Just-in-Time Dynamic Voltage Scaling: Exploiting Inter-Node Slack to Save Energy in MPI Programs

Abstract

Although users of high-performance computing are most interested in raw performance, both energy and power consumption have become critical concerns. As a result improving energy efficiency of nodes on HPC machines has become important and the importance of power-scalable clusters, where the frequency and voltage can be dynamically modified, has increased.

This thesis investigates the energy consumption and execution time of applications on a power-scalable cluster. It studies intra-node and inter-node effects of memory and communication bottlenecks. Results show that a power-scalable cluster has the potential to save energy by scaling the processor down to lower energy levels. This thesis presents a model that predicts the energy-time trade-off for larger clusters.

On power-scalable clusters, one opportunity for saving energy with little or no loss of performance exists when the computational load is not perfectly balanced. This situation occurs frequently, as keeping the load balanced between nodes is one of the long standing fundamental problems in parallel and distributed computing. However, despite the large body of research aimed at balancing load both statically and dynamically, this problem is quite difficult to solve. This thesis presents a system called Jitter that reduces the frequency on nodes that are assigned less computation and therefore have idle time or slack time. This saves energy on these nodes, and the goal of Jitter is to attempt to ensure that they arrive 'just in time' so that they avoid increasing overall execution time. Specifically, we dynamically determine which nodes have enough slack time so that they can be slowed down, which will greatly reduce the consumed energy on that node. Thus a superior energy-time trade-off can be achieved.

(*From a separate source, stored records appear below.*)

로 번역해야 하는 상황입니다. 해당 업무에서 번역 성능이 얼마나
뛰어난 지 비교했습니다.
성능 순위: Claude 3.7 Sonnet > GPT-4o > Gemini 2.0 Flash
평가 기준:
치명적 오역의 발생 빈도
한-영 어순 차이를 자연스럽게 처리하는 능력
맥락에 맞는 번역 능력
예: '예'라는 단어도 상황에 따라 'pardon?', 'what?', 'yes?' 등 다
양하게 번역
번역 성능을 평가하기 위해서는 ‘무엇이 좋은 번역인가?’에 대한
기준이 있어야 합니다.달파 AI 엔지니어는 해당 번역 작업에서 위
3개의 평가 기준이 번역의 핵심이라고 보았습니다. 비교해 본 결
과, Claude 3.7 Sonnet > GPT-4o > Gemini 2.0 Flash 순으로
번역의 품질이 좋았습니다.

This thesis studies a suite of MPI benchmarks, which are profiled, gathering information about the computation and communication occuring in the application. This information is used to analyse various energy-time trade-offs of benchmark suite. This thesis also proposes an algorithm that exploits load-imbalance to reduce energy consumption and minimize delays for parallel applications. This algorithm is validated on a large variety of benchmarks.